The way to combat corruption is proper reporting and transparency, and it doesn’t matter if this drive for accountability comes from government oversight or industry practices. If investors are given proper information, they can avoid being swindled, and the government’s money can be protected.

However, the government hasn’t been active in pursuing proper oversight of these programs, which is what makes private-sector solutions necessary. In 2015, the GAO said the IRS’s oversight of state agencies’ handling of the LIHTC has “been minimal.” The GAO released recommendations for the NMTC along similar lines to “ensure adequate controls” regarding unnecessary duplication and “more complete accurate data on fees and costs.”
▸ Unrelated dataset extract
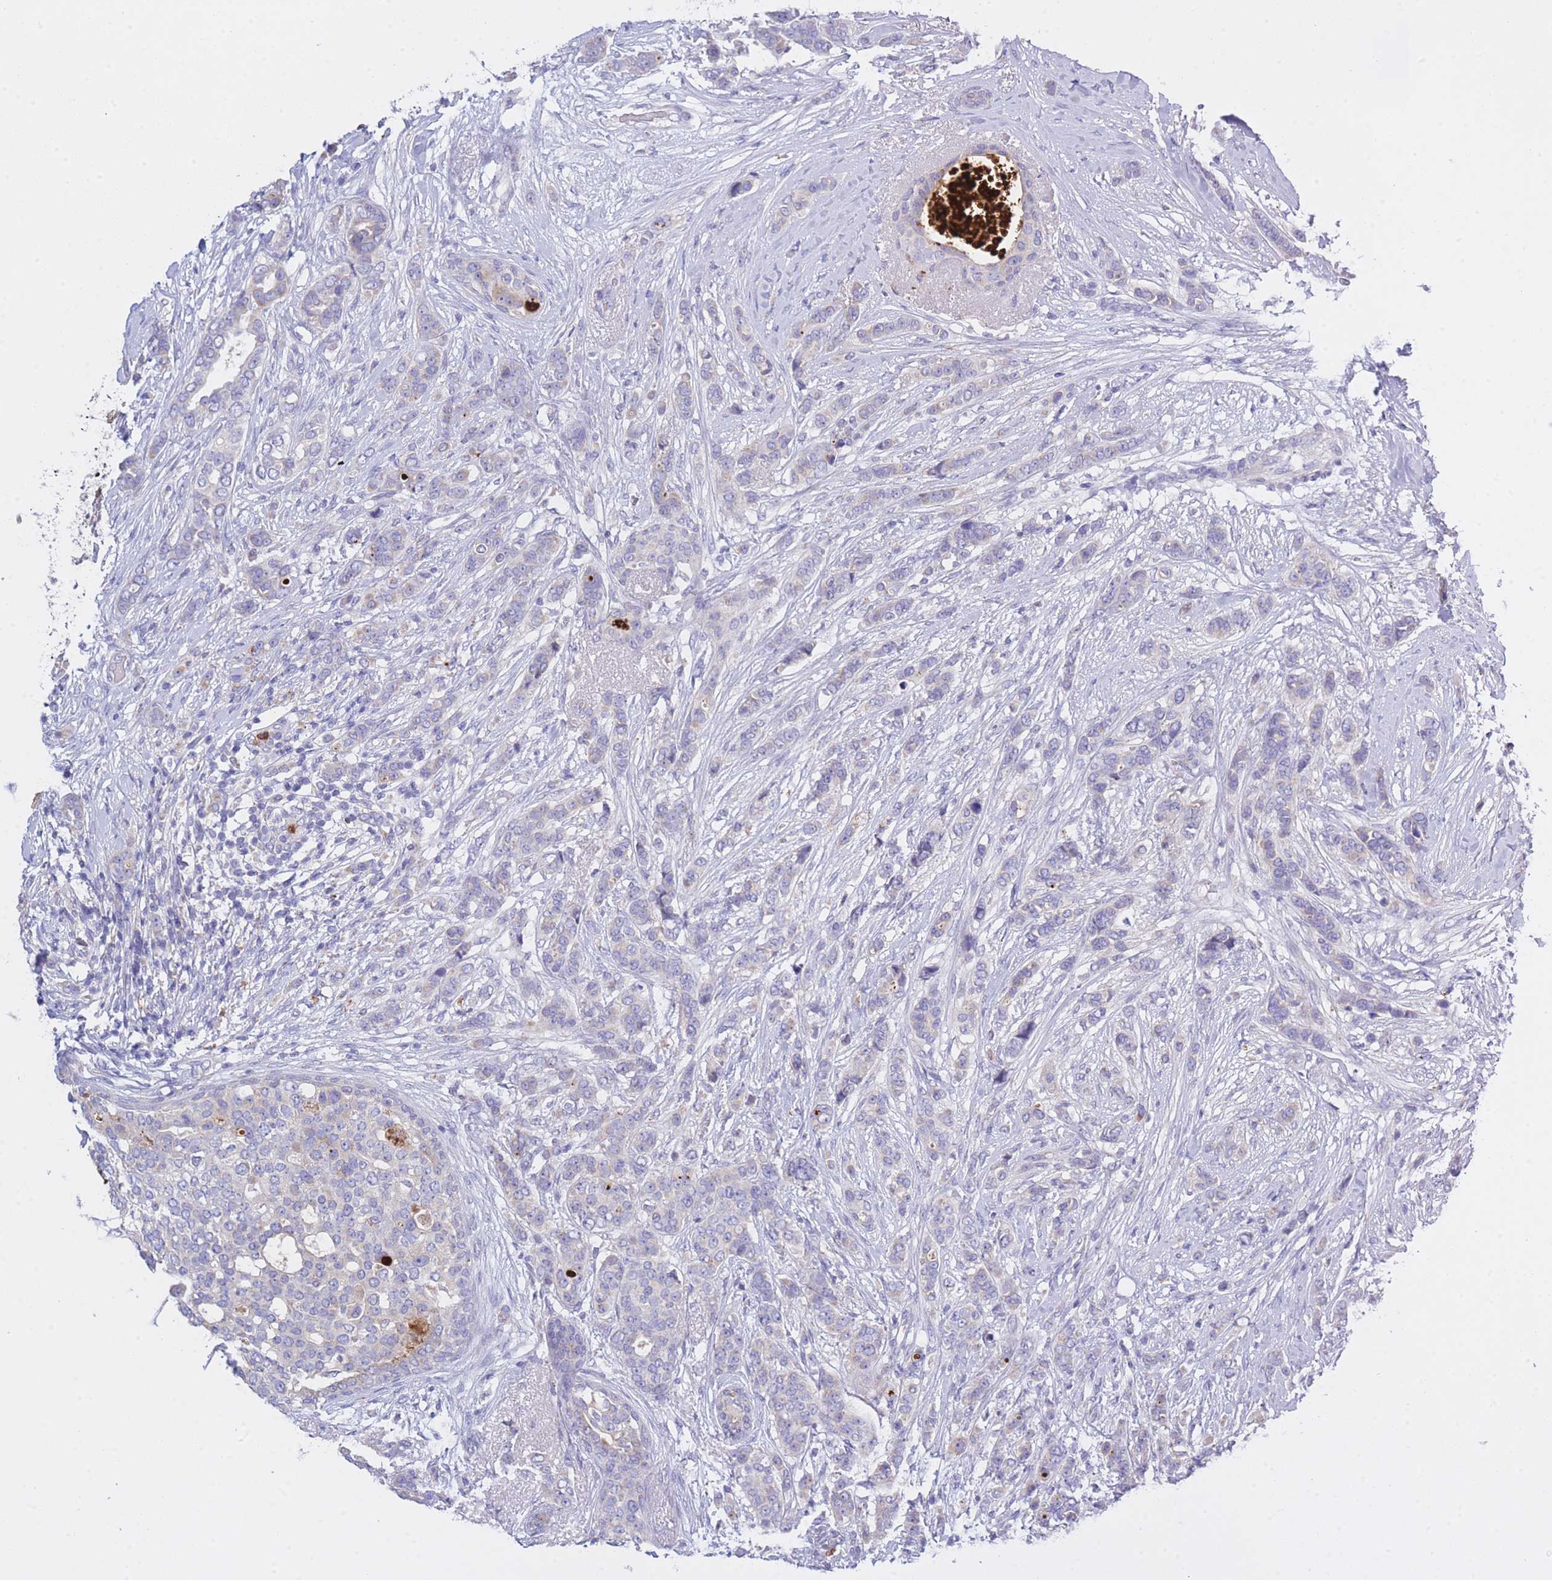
{"staining": {"intensity": "negative", "quantity": "none", "location": "none"}, "tissue": "breast cancer", "cell_type": "Tumor cells", "image_type": "cancer", "snomed": [{"axis": "morphology", "description": "Lobular carcinoma"}, {"axis": "topography", "description": "Breast"}], "caption": "Immunohistochemistry (IHC) photomicrograph of human breast cancer (lobular carcinoma) stained for a protein (brown), which reveals no expression in tumor cells.", "gene": "CENPM", "patient": {"sex": "female", "age": 51}}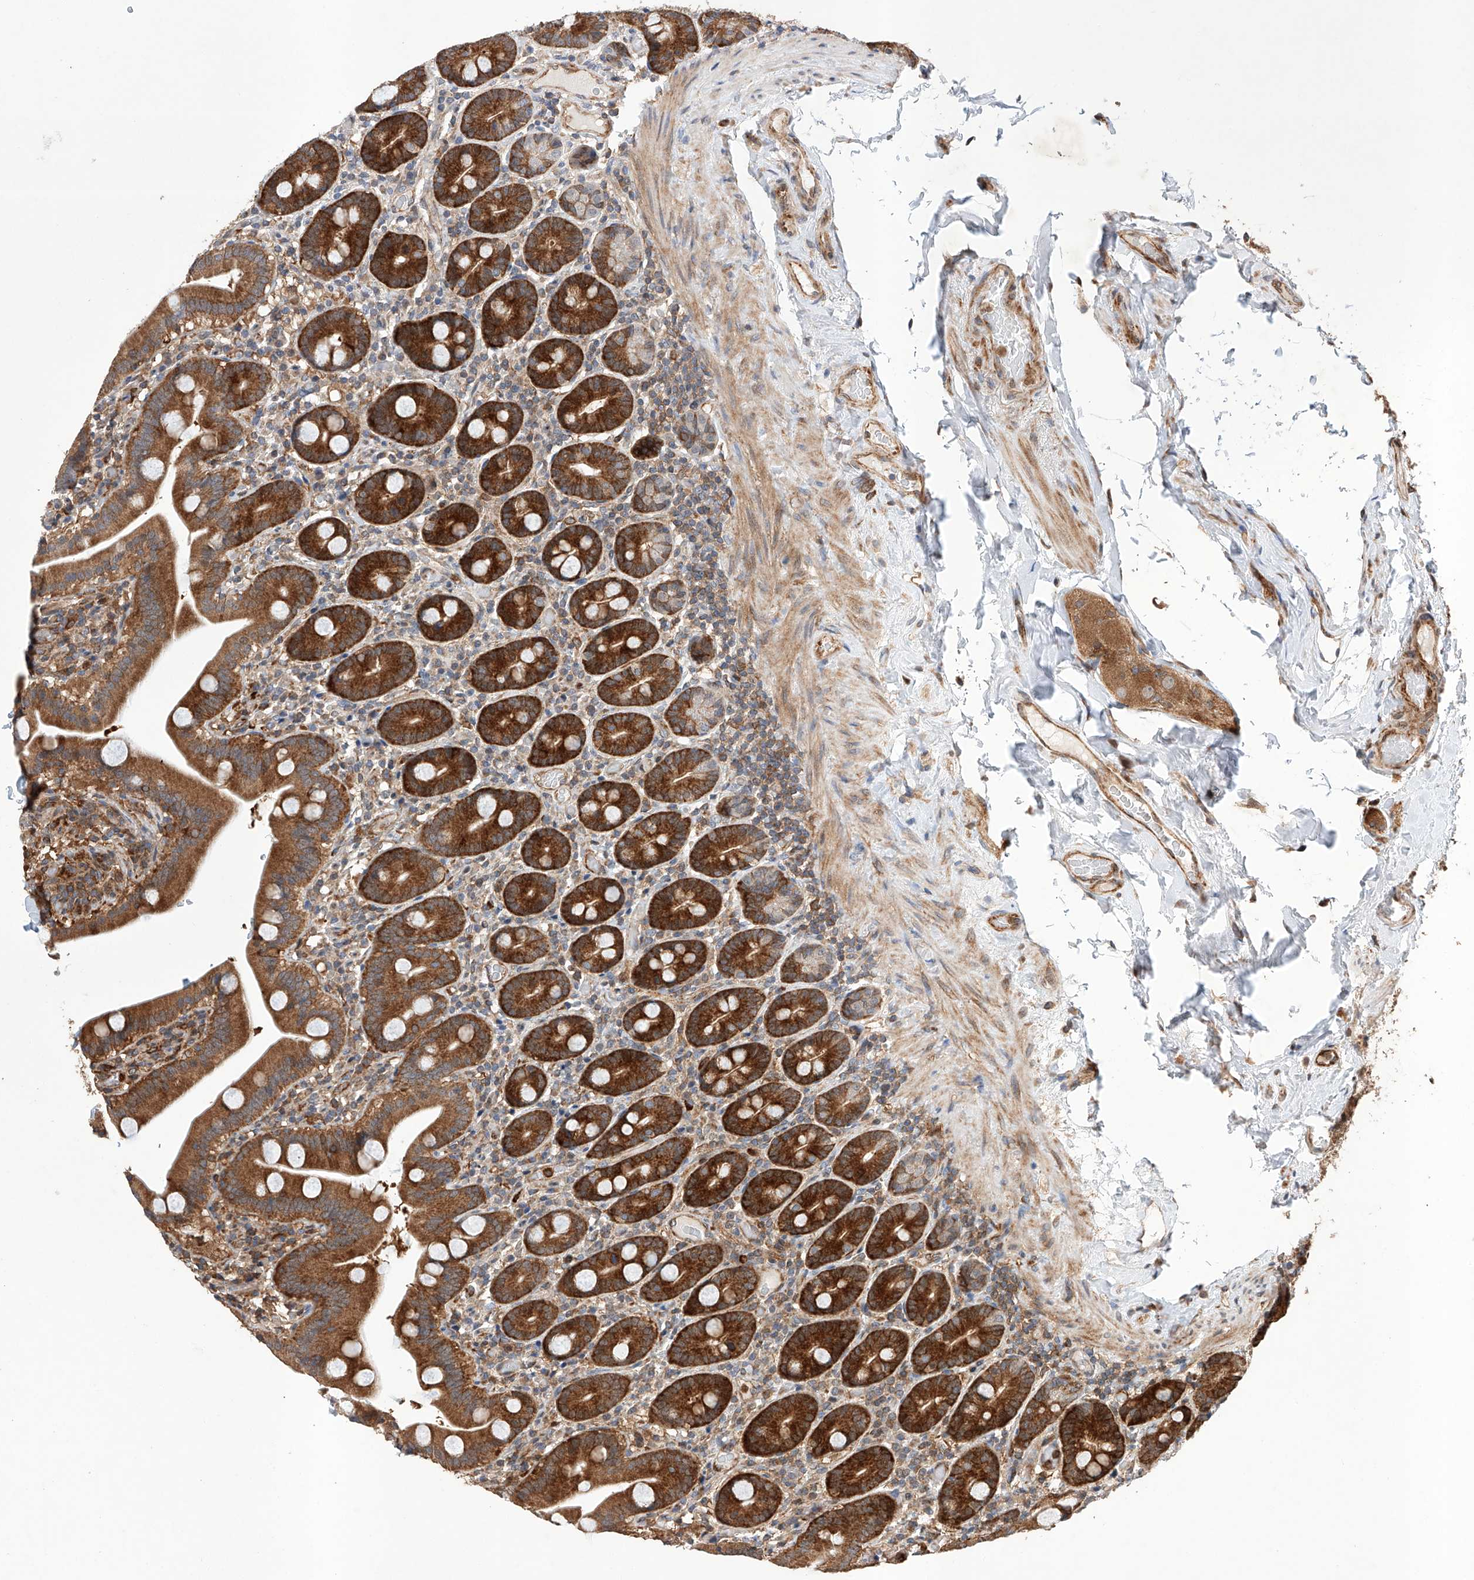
{"staining": {"intensity": "strong", "quantity": ">75%", "location": "cytoplasmic/membranous"}, "tissue": "duodenum", "cell_type": "Glandular cells", "image_type": "normal", "snomed": [{"axis": "morphology", "description": "Normal tissue, NOS"}, {"axis": "topography", "description": "Duodenum"}], "caption": "A high amount of strong cytoplasmic/membranous expression is seen in about >75% of glandular cells in unremarkable duodenum. (DAB (3,3'-diaminobenzidine) IHC, brown staining for protein, blue staining for nuclei).", "gene": "TIMM23", "patient": {"sex": "male", "age": 55}}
What we’re seeing is that we can’t necessarily count on the government to institute reporting requirements that will alert investors and regulators of potential fraud. While more regulations may be proposed, if they are not, the industry needs to address these matters on its own or else risk losing OZ altogether. It’s not that those in the industry are fighting tighter regulations – quite the opposite, in fact. Industry leaders have been instituting practices that exceed the current minimums.

JTC has been the leader in Opportunity Zone fund administration, developing a set of best practices with the goal of transforming the industry and ensuring the program’s long-term viability. This includes proper impact measurement and reporting to help investors and the public understand a project’s actual impact on the community.

Whether these practices become the law of the land or simply a calling card for the best funds remains to be seen, but given time, the cream will rise to the top, and with proper oversight, we can remove bad actors to allow the OZ program to do the good it was intended to, good it is already doing across the country. By concentrating on best practices, we can ensure Opportunity Zones will be even more successful than they already have been.